離開水晶宮,羅業按照約定,與那辛若之彙合。
隻見大海上,一小船在那海麵上微微晃動,看那船艙內,一修士著大紅法袍,正是羅業所化血真人模樣,其身上淡淡鬼氣,遮掩修為,看之不過假嬰。

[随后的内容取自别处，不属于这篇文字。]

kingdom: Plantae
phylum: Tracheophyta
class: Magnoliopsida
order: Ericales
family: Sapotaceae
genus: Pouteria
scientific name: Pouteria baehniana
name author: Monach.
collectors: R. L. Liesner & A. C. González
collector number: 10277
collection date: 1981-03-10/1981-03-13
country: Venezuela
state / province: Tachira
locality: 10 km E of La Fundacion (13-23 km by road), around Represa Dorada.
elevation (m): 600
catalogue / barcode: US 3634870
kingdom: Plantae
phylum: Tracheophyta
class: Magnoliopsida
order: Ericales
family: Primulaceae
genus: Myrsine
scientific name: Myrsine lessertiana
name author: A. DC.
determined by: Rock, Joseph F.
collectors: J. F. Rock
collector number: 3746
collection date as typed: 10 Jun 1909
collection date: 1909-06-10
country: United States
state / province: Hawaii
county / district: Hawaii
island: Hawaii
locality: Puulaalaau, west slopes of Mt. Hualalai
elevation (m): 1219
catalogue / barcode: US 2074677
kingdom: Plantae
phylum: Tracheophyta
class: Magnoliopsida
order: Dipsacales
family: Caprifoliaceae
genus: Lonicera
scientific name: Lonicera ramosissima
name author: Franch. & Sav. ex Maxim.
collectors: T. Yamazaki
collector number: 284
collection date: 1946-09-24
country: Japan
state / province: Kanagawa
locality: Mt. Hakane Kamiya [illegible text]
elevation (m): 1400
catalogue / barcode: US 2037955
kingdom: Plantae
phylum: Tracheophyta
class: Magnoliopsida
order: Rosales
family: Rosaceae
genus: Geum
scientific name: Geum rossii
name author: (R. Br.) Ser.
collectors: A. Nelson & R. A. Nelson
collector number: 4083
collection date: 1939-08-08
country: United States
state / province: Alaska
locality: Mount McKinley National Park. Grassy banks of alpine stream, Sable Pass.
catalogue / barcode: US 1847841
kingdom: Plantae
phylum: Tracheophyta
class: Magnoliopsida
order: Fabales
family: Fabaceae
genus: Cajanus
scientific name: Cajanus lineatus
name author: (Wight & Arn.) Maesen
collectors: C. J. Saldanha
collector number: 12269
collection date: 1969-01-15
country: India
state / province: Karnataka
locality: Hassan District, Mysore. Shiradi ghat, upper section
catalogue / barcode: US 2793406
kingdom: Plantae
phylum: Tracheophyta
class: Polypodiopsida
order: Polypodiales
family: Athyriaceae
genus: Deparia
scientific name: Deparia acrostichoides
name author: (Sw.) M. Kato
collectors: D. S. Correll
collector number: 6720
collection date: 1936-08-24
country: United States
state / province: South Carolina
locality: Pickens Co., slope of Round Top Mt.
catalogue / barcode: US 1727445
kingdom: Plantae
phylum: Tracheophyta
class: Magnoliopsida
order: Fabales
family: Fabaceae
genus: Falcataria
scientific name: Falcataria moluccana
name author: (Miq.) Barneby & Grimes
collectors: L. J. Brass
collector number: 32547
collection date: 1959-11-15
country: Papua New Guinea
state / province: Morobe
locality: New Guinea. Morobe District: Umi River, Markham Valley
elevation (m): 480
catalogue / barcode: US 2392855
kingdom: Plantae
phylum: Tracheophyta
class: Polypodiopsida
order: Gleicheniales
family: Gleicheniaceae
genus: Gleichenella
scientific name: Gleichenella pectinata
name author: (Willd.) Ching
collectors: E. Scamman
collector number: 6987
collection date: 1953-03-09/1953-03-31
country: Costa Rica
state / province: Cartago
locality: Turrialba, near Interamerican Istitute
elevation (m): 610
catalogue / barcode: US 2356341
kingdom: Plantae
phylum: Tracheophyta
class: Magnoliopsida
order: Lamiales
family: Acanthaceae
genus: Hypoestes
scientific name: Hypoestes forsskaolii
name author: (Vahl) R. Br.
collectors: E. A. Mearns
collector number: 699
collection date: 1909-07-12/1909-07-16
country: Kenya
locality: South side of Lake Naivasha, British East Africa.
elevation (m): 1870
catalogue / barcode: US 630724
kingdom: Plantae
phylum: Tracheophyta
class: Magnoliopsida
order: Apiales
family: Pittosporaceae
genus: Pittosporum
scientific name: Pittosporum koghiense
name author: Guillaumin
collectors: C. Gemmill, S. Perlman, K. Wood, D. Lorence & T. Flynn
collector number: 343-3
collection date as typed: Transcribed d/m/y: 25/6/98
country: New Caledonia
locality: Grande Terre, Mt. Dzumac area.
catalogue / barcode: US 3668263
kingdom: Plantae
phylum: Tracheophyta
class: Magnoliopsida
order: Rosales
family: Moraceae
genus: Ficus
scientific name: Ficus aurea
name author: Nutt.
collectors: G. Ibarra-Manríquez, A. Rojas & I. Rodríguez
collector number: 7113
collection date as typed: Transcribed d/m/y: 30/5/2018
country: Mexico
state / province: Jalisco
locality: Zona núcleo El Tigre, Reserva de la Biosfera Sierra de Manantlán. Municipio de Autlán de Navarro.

其對麵,一乾瘦老嫗,正是辛若之,她逆轉陰陽,整個人看起來,頗為蒼老。
其身上陰陽二氣混亂,混亂陰陽二氣,也遮掩修為,與那紅袍修士一般,也是假嬰。
這二人,正是羅業與辛若之。
那辛若之蒼老聲音問道。
“你我已漂泊海上兩個月有餘,並未聽說那仙魔宗元嬰消息,此事可有變故?”
羅業想了想,說道。
“道友可知亂風峽?”
辛若之點了點頭,說道。
“我曾在那亂風峽住過幾年,自然知道,那公良泰修為假嬰,此妖城府極深,與各方皆有交往。”
羅業笑著說道。
“他已結嬰,隻是與你我一般,未做聲張,還盤踞在那亂風峽。亂風峽乃人流交彙之所,消息也比你我漂泊海上及時的多。”
辛若之點了點頭,說道。
“如此也好,所謂大隱於市,在那亂風峽混亂之所,也便於我二人隱蔽身份。”
定下方略,羅業驅動小船,十數日後,二人悄然入到亂風峽,尋了一處僻靜客棧住下。
羅業盤坐於靜室,隻見他身前有一金色符籙懸於半空,正是那驚神符。
羅業用神識觸動符籙,細細感覺,隻見驚神符微微一動。
羅業麵露喜色,將符籙收起,他念頭一動,土遁而走。
公良泰睜開眼睛,他心中隱約有感,神魂中那符印蠢蠢欲動,不知何故。
公良泰想了想,悄然出了洞府,遁入亂風峽之中海峽,又改水遁。
那公良泰五行遁術雖然稀鬆,但他畢竟修為高深,並未引起其他人注意。
他在海下遁走,出了亂風峽所在,又遁出一百餘裡,紫府之中感應越發明顯。
公良泰找了一圈,往海下潛去,不過千丈,隻見那紅袍修士盤坐水中,那人身上透著鬼氣,將四處海水推開,形成一個幾十丈方圓的水障。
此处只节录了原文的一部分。